Curt Levy thinks so, commenting on the influence of the NRA on successful defeat of Caitlin Haligan’s confirmation to the D.C. Circuit.
Citing Halligan’s “attacks on the Second Amendment rights of law-abiding Americans,” the National Rifle Association opposed a judicial nominee for one of the few times in its history. Gun Owners of America cited Halligan’s “avid leader[ship] in the effort to destroy firearms manufacturers using frivolous litigation,” and the Citizens Committee for the Right to Keep and Bear Arms deemed her to be “Obama’s most radical anti-gun judicial nominee to date.”
Halligan’s defeat is part of a pattern that confirms our prediction that gun rights would become the “new abortion” in judicial confirmation battles. …

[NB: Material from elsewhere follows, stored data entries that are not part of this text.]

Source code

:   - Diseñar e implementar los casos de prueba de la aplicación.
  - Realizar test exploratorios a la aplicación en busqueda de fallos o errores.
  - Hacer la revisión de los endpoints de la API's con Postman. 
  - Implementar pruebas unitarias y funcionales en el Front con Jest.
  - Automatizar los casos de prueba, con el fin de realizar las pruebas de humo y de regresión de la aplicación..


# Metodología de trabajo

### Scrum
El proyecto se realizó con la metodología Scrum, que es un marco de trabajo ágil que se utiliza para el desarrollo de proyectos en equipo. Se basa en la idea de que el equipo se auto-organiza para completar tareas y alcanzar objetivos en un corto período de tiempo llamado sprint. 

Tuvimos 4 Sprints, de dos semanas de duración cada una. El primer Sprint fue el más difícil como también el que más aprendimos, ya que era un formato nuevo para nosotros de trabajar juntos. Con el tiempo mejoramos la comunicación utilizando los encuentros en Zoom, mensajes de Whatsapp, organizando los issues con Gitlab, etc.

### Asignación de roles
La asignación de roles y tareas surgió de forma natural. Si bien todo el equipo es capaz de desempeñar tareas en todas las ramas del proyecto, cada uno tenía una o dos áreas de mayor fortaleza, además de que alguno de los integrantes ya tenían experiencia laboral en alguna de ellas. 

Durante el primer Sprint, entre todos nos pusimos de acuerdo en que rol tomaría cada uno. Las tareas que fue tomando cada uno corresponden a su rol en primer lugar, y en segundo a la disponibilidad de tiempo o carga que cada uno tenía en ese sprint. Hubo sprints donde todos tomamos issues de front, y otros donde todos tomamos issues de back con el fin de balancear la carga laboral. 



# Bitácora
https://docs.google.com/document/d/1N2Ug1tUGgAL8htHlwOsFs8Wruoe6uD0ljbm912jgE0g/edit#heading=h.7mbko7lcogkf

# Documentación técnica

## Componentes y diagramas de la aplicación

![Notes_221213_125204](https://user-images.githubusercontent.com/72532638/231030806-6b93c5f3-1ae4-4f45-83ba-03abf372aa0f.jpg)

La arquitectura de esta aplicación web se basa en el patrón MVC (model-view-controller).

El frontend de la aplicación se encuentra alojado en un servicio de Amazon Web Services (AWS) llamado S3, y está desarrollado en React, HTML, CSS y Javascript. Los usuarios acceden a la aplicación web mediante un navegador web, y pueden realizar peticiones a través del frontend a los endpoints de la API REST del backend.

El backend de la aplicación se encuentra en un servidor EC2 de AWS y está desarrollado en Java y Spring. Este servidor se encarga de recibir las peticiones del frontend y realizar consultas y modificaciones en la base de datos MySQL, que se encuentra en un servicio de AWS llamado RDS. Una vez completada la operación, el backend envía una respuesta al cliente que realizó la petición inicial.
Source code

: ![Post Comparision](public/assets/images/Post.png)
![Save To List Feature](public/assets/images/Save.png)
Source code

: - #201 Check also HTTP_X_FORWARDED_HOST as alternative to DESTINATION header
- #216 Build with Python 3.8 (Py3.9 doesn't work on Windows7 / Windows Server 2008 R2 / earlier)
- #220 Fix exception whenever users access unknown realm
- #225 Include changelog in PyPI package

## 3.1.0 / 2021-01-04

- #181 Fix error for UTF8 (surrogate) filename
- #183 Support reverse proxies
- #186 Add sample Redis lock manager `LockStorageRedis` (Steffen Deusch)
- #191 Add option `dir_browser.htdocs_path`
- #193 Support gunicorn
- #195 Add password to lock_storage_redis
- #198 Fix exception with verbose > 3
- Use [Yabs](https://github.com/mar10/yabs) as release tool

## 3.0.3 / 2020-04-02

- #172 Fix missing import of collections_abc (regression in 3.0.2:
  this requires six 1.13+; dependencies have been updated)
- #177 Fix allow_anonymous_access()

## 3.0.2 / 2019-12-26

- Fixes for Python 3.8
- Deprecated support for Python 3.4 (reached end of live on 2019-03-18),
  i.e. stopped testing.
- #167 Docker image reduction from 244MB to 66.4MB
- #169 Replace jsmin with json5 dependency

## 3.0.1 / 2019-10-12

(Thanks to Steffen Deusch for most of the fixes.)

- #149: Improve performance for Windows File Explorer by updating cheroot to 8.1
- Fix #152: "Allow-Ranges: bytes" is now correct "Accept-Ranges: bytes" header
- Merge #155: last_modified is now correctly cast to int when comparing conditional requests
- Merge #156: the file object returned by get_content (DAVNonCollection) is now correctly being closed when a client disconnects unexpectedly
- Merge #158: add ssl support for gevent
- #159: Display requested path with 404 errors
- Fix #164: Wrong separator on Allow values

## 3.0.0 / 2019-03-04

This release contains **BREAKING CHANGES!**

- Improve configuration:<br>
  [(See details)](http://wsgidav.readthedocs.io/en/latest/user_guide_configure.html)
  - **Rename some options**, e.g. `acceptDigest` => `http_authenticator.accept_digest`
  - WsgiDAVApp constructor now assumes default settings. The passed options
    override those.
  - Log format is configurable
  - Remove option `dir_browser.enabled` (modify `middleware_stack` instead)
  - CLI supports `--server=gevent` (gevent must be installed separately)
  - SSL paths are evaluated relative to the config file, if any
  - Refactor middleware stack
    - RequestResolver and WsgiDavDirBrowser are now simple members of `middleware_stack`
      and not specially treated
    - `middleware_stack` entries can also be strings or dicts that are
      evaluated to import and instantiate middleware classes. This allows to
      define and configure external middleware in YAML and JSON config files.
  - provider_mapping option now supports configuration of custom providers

Why does this matter? As Levey explained in a 2010 op-ed:
“[The gun issue] changes the political dynamics of the judicial confirmation process, shifting the center of gravity by adding a large constituency with a long track record of effectiveness – including influence over moderate Democrats – to the coalition opposing the nomination of liberal judicial activists.”
And unlike the abortion issue, there’s no comparable countervailing force on the pro-gun control side of judicial confirmation fights.
This echoes a lot of what Adam Winkler wrote in gun fight.